*Requirement*:
From the listing below, copy out every line where the word "back" appears.

--*--

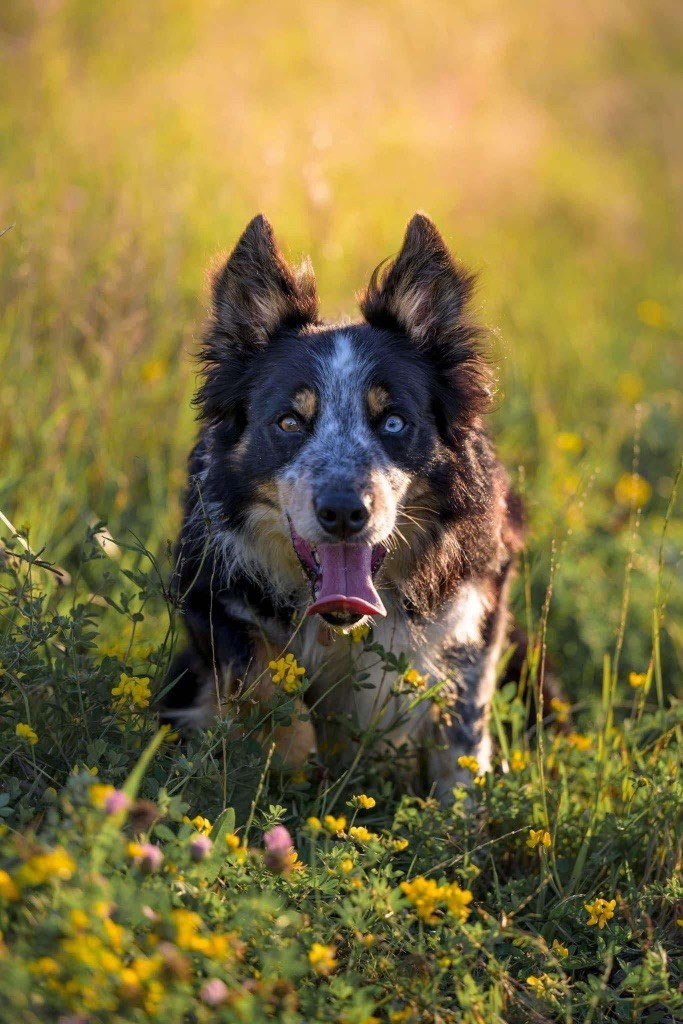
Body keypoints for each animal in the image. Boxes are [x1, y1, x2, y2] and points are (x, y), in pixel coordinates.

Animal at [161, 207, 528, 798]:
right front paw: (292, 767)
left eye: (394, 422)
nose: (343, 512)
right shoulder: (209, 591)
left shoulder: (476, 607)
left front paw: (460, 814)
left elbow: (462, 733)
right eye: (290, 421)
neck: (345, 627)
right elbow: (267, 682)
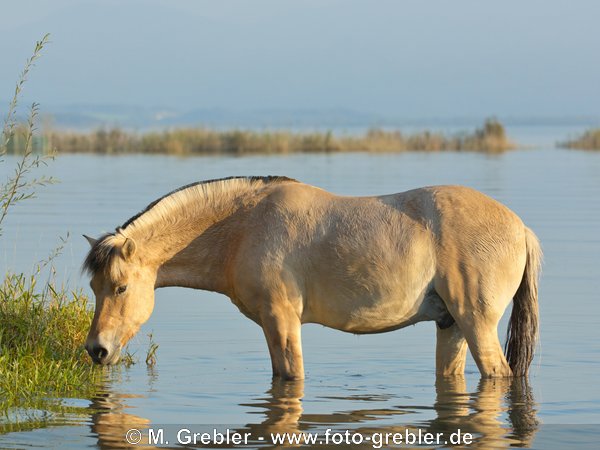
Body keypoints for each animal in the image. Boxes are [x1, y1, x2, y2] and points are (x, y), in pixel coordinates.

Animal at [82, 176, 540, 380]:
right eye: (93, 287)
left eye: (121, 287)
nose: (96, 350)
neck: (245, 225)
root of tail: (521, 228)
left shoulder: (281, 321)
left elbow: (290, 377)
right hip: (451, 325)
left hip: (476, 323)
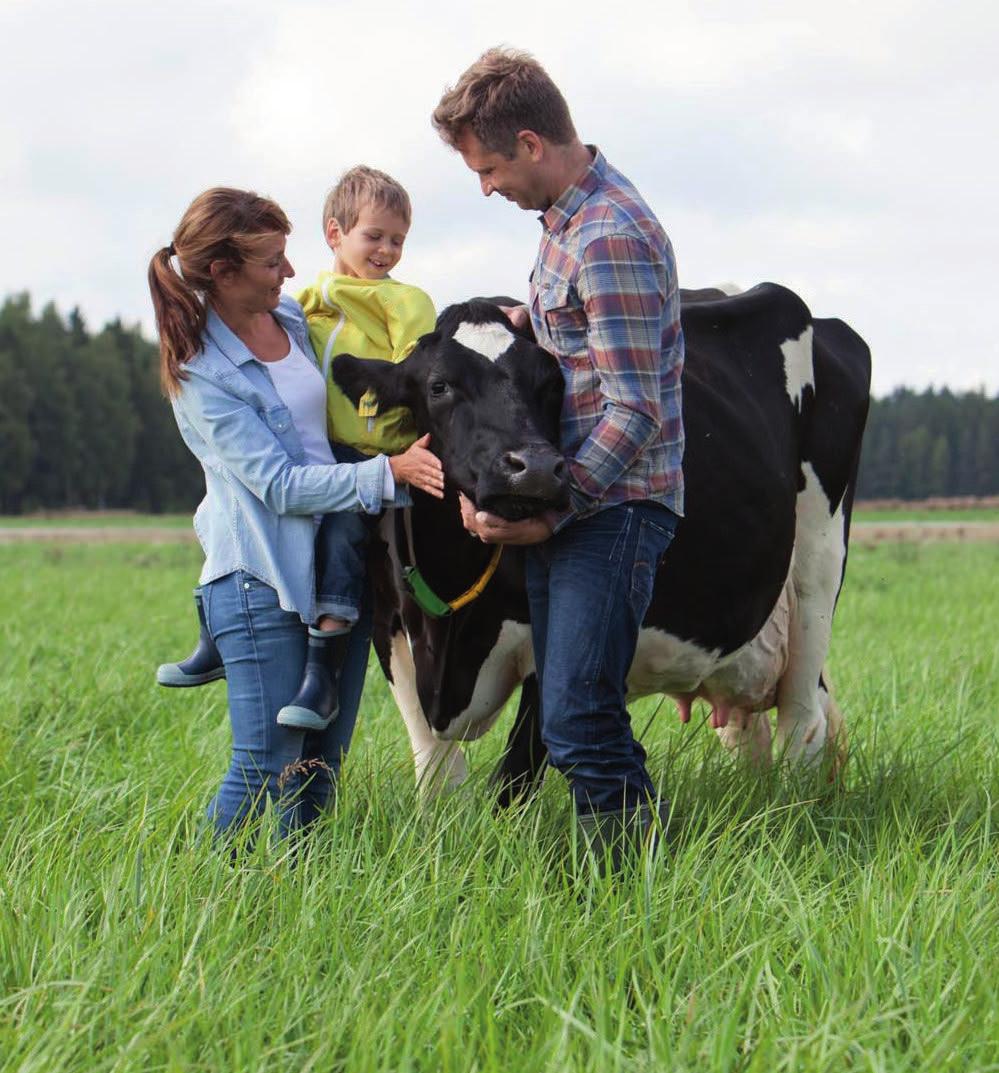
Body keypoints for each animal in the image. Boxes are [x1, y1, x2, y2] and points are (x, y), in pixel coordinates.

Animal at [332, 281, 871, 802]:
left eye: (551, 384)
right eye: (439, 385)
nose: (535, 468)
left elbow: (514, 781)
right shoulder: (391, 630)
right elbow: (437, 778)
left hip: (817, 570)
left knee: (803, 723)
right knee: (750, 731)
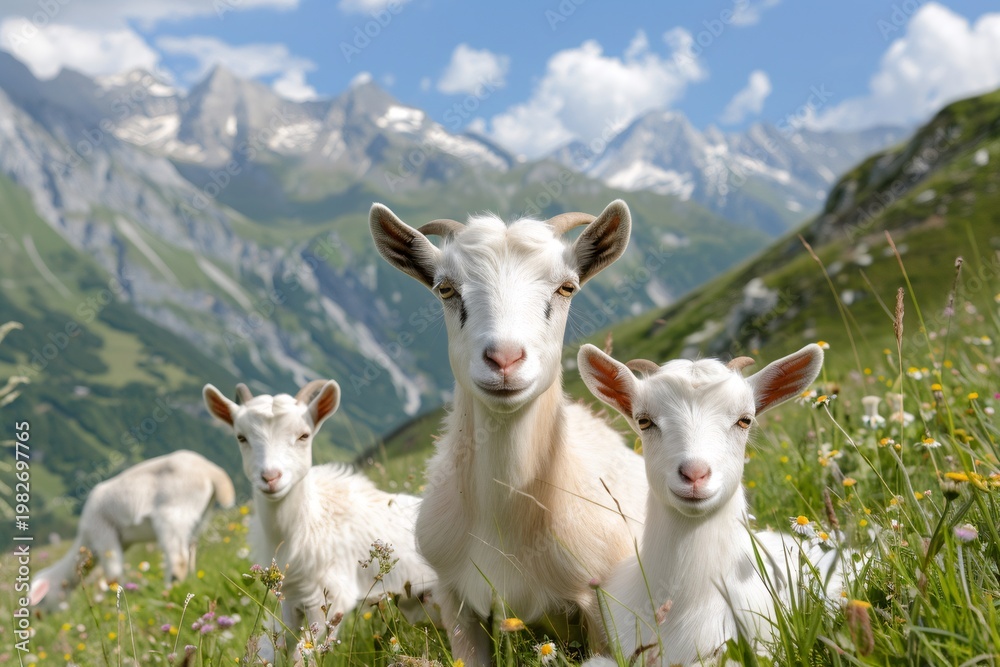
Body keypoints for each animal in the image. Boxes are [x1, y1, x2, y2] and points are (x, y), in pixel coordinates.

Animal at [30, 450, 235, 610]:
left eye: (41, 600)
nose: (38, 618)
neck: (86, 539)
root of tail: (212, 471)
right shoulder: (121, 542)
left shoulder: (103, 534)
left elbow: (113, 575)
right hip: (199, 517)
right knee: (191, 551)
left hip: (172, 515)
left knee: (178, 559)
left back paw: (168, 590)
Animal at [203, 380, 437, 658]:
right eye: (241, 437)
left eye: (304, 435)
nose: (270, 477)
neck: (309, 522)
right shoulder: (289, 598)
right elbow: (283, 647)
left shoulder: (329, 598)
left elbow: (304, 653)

--*--

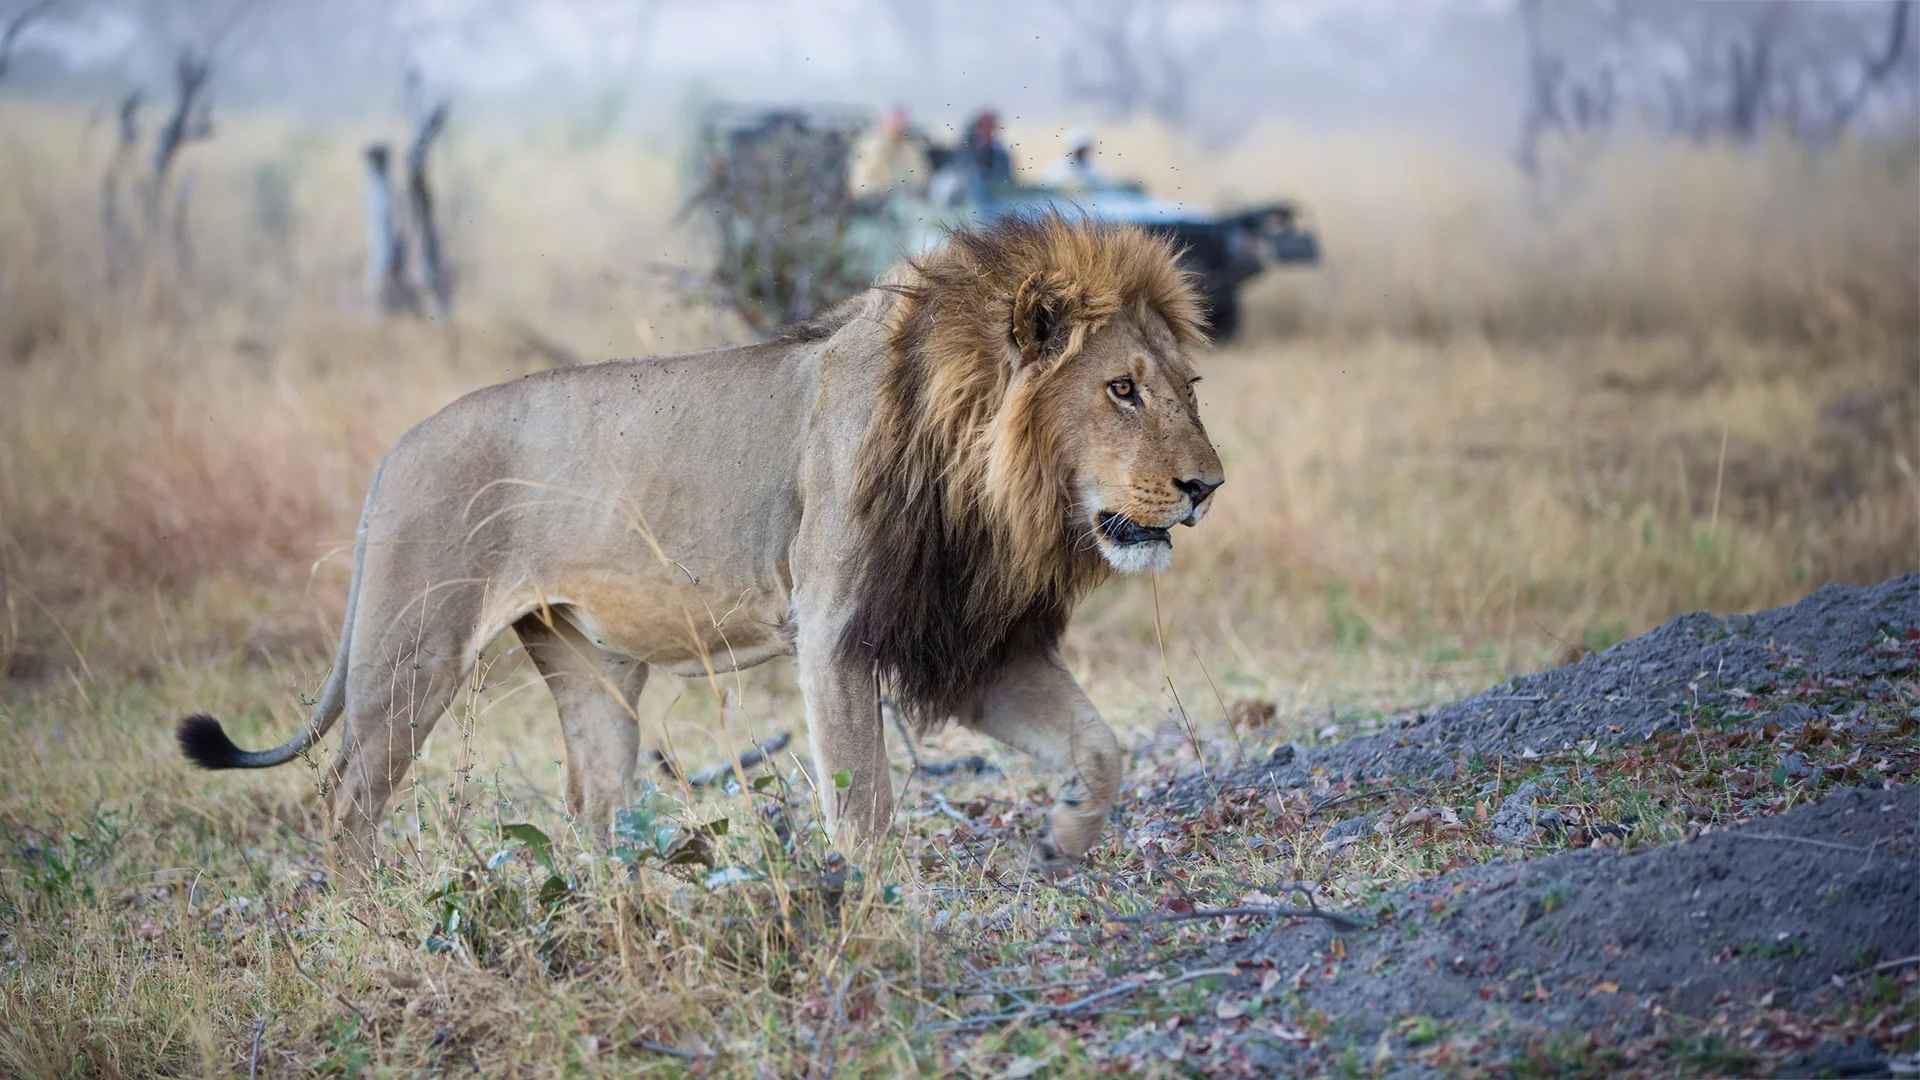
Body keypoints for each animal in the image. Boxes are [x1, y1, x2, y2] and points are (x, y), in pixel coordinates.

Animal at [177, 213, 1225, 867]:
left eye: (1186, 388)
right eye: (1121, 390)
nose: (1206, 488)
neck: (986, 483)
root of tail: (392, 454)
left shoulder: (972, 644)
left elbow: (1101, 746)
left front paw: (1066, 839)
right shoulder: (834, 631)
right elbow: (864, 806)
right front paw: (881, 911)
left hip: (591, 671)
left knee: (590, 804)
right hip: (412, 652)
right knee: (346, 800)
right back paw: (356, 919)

--*--

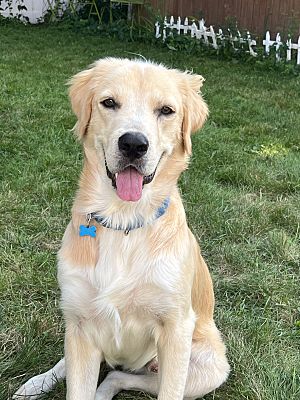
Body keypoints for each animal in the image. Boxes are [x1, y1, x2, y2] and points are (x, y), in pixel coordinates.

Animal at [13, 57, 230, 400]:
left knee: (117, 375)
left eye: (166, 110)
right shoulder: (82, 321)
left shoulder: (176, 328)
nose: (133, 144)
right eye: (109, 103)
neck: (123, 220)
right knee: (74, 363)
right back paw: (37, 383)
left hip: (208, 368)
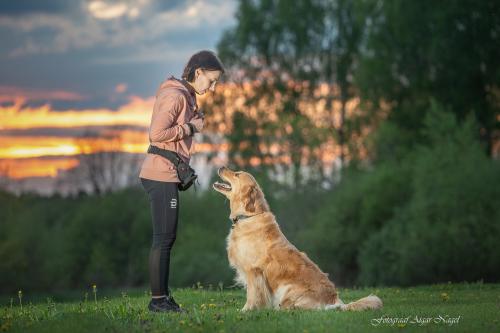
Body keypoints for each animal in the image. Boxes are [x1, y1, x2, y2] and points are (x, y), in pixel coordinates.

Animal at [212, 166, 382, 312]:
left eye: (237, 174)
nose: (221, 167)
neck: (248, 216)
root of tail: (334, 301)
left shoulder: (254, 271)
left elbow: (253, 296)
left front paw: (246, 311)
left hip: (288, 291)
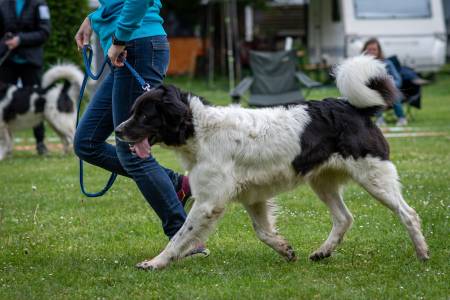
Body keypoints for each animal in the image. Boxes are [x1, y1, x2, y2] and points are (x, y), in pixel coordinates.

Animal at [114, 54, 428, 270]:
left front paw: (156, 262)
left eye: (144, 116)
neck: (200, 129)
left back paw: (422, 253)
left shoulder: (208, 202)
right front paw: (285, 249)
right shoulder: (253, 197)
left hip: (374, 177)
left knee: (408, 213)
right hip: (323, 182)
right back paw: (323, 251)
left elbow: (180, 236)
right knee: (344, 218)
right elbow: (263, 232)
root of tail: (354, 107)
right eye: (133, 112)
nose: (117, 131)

--*--

*Completed task*:
left back paw: (168, 590)
right back paw: (356, 919)
right back paw: (37, 383)
left back paw: (422, 253)
right back paw: (323, 251)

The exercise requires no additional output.